[Items listed in a dataset]
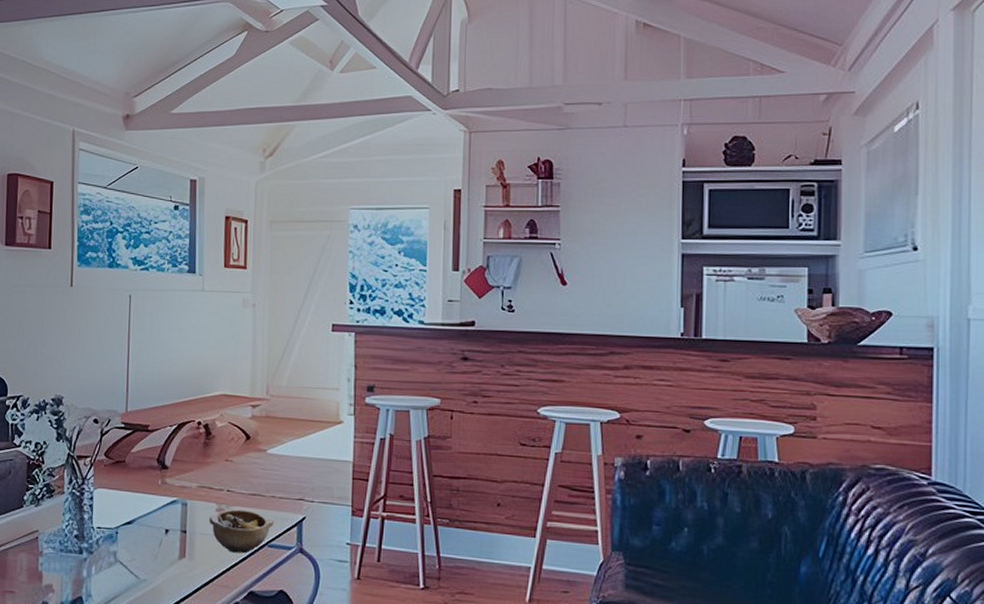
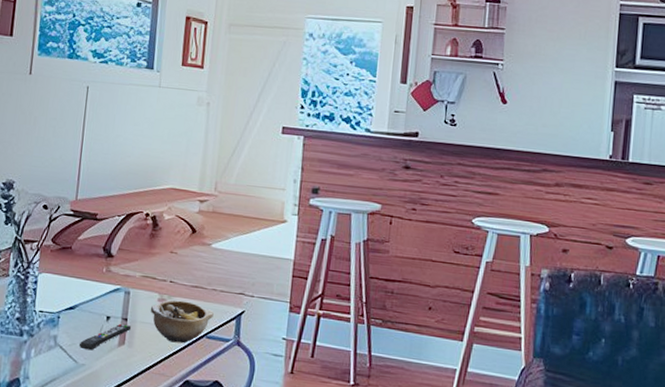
remote control: none [139,537,191,565] -> present [78,324,132,351]

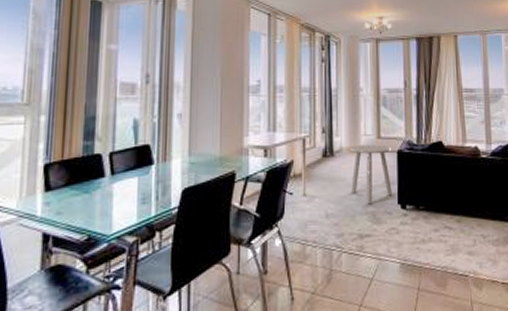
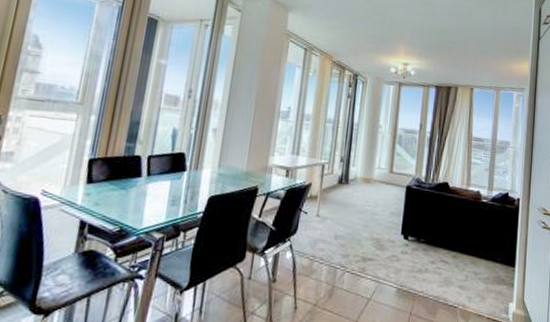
side table: present [349,144,393,205] -> none [360,176,401,232]

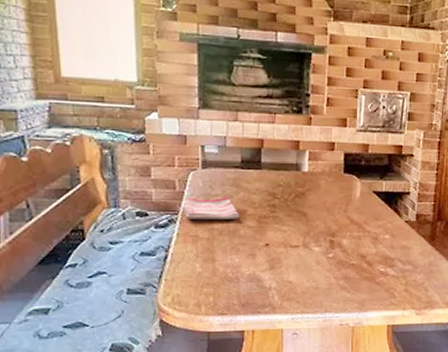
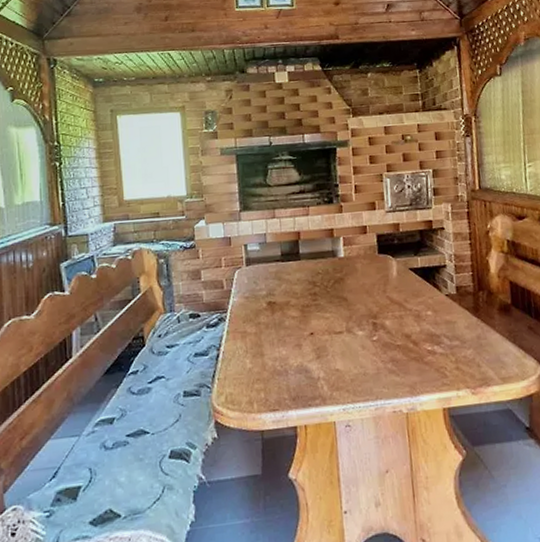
dish towel: present [183,196,239,221] -> none [231,290,283,316]

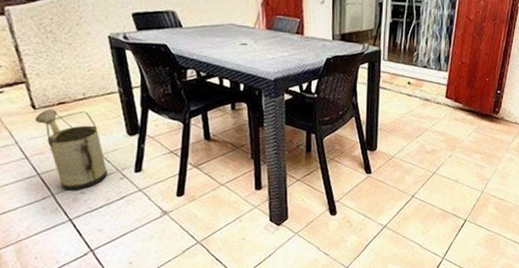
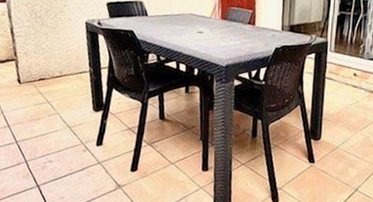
watering can: present [35,110,108,190] -> none [19,84,74,159]

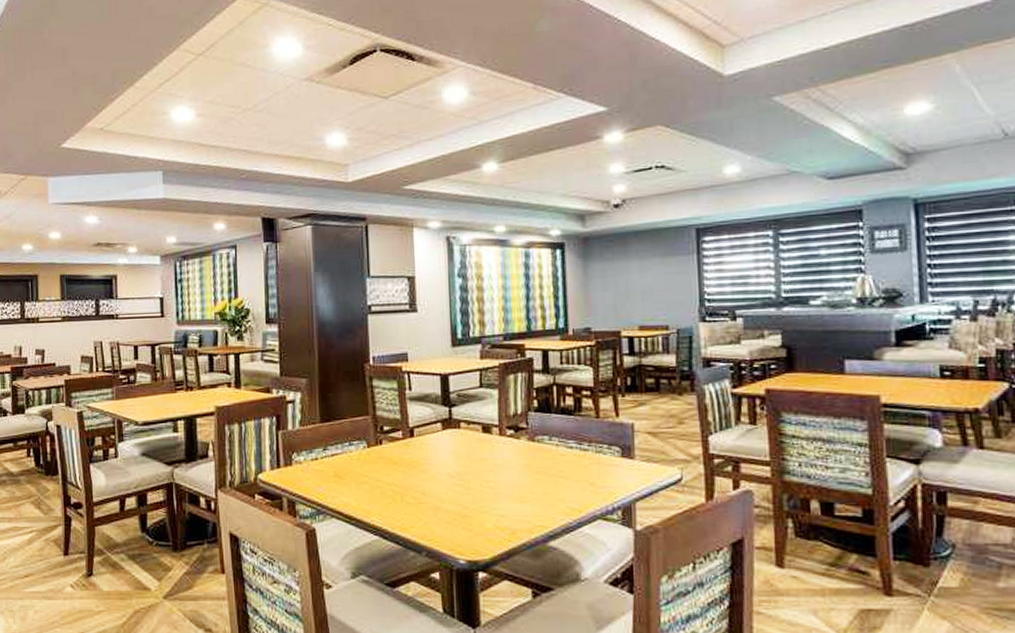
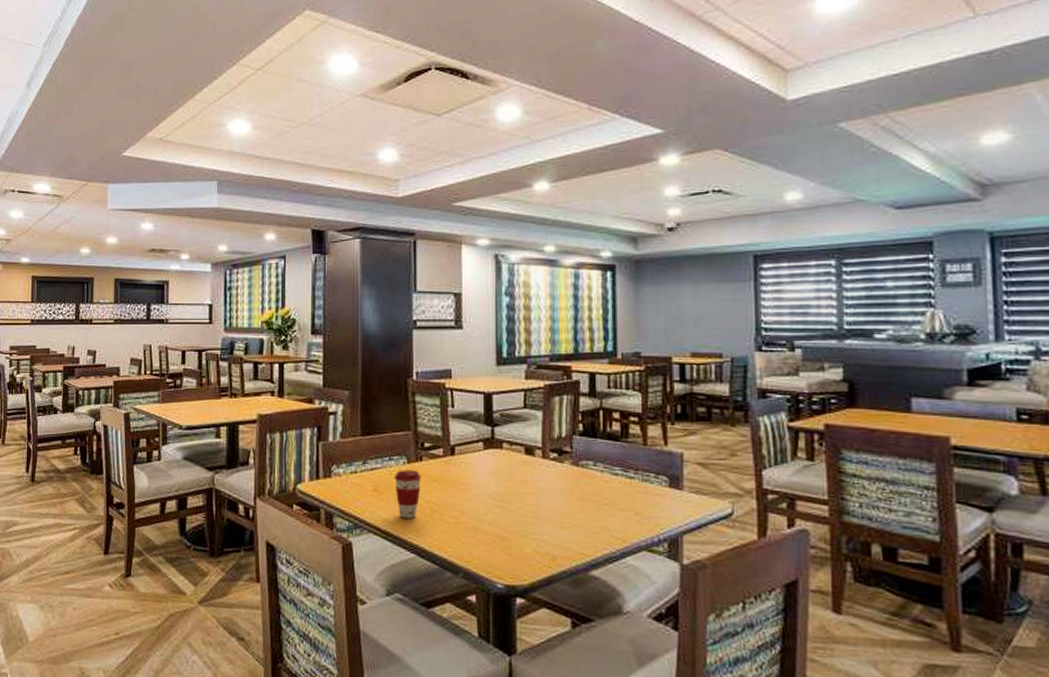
coffee cup: none [355,454,382,502] -> present [395,470,421,519]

PROMPT
The answer must repeat every record exactly, with all pictures left out.

TASK RESULT
remote control: none [139,537,191,565] -> present [78,324,132,351]

side table: present [349,144,393,205] -> none [360,176,401,232]

dish towel: present [183,196,239,221] -> none [231,290,283,316]

watering can: present [35,110,108,190] -> none [19,84,74,159]

coffee cup: none [355,454,382,502] -> present [395,470,421,519]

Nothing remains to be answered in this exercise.